THE PROBLEM —
Pictures are to be left out, and every entry repeated exactly.

SUPPLIED RECORDS —
▽

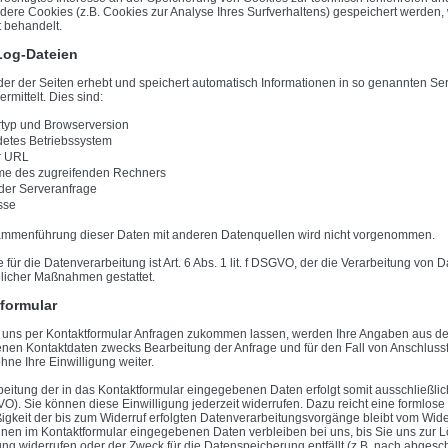
dere Cookies (z.B. Cookies zur Analyse Ihres Surfverhaltens) gespeichert werden,
 behandelt.
Log-Dateien
der der Seiten erhebt und speichert automatisch Informationen in so genannten Se
rmittelt. Dies sind:
typ und Browserversion
etes Betriebssystem
r URL
e des zugreifenden Rechners
 der Serveranfrage
sse
mmenführung dieser Daten mit anderen Datenquellen wird nicht vorgenommen.
für die Datenverarbeitung ist Art. 6 Abs. 1
lit
. f DSGVO, der die Verarbeitung von Da
glicher Maßnahmen gestattet.
formular
uns per Kontaktformular Anfragen zukommen lassen, werden Ihre Angaben aus dem
en Kontaktdaten zwecks Bearbeitung der Anfrage und für den Fall von Anschluss
ohne Ihre Einwilligung weiter.
beitung der in das Kontaktformular eingegebenen Daten erfolgt somit ausschließlich 
O). Sie können diese Einwilligung jederzeit widerrufen. Dazu reicht eine formlose 
gkeit der bis zum Widerruf erfolgten Datenverarbeitungsvorgänge bleibt vom Wide
hnen im Kontaktformular eingegebenen Daten verbleiben bei uns, bis Sie uns zur Lö
ng widerrufen oder der Zweck für die Datenspeicherung entfällt (z.B. nach abgesch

△

EXERCISE RESPONSE —
dere Cookies (z.B. Cookies zur Analyse Ihres Surfverhaltens) gespeichert werden,
 behandelt.
Log-Dateien
der der Seiten erhebt und speichert automatisch Informationen in so genannten Se
rmittelt. Dies sind:
typ und Browserversion
etes Betriebssystem
r URL
e des zugreifenden Rechners
 der Serveranfrage
sse
mmenführung dieser Daten mit anderen Datenquellen wird nicht vorgenommen.
für die Datenverarbeitung ist Art. 6 Abs. 1
lit
. f DSGVO, der die Verarbeitung von Da
glicher Maßnahmen gestattet.
formular
uns per Kontaktformular Anfragen zukommen lassen, werden Ihre Angaben aus dem
en Kontaktdaten zwecks Bearbeitung der Anfrage und für den Fall von Anschluss
ohne Ihre Einwilligung weiter.
beitung der in das Kontaktformular eingegebenen Daten erfolgt somit ausschließlich 
O). Sie können diese Einwilligung jederzeit widerrufen. Dazu reicht eine formlose 
gkeit der bis zum Widerruf erfolgten Datenverarbeitungsvorgänge bleibt vom Wide
hnen im Kontaktformular eingegebenen Daten verbleiben bei uns, bis Sie uns zur Lö
ng widerrufen oder der Zweck für die Datenspeicherung entfällt (z.B. nach abgesch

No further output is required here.